Material provided:
= = =
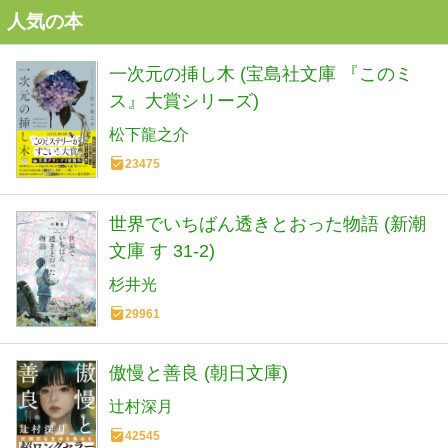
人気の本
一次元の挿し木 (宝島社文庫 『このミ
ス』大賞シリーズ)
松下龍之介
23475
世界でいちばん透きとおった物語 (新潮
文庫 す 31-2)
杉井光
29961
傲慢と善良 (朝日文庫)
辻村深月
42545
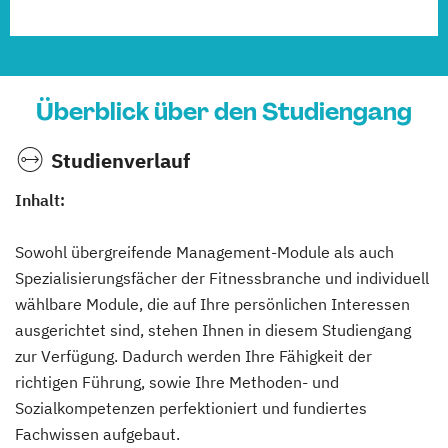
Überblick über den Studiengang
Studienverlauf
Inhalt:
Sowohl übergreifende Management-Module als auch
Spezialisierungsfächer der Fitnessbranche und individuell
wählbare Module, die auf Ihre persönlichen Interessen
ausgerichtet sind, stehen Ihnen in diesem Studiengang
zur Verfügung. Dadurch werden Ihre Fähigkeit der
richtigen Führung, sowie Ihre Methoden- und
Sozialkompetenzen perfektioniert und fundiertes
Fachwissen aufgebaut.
= = =
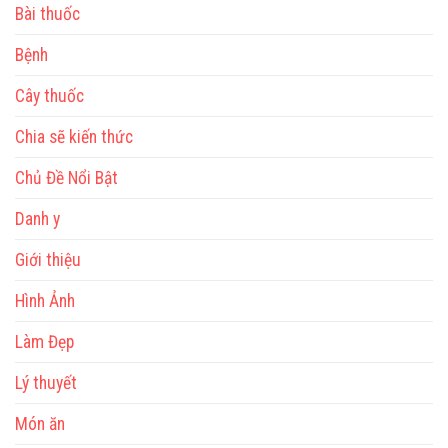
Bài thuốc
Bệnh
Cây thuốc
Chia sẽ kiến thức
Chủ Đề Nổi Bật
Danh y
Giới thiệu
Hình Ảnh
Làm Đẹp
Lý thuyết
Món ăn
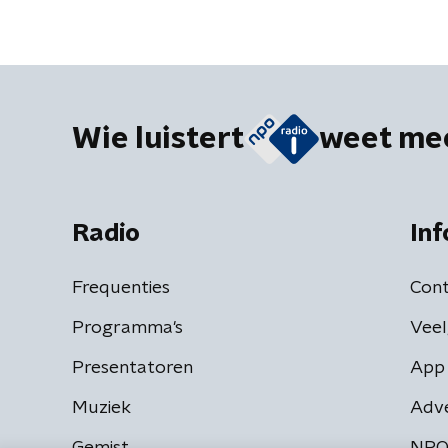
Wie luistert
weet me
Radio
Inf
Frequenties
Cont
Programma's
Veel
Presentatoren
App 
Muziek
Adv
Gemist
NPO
= = =
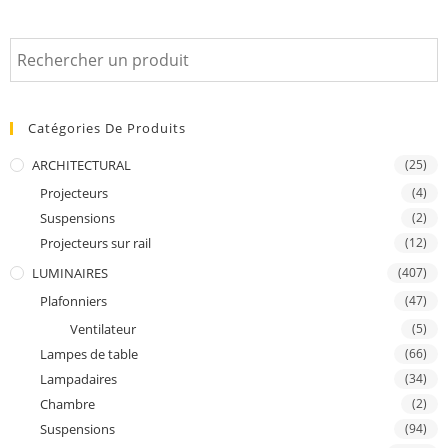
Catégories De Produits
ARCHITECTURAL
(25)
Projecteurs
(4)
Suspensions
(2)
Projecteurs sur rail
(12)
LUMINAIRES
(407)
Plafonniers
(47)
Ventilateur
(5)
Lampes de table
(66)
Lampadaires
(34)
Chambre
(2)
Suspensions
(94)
= = =
Your task: Each line above where the word "Studiengang" occurs should be copied out.

Written response:
Überblick über den Studiengang
ausgerichtet sind, stehen Ihnen in diesem Studiengang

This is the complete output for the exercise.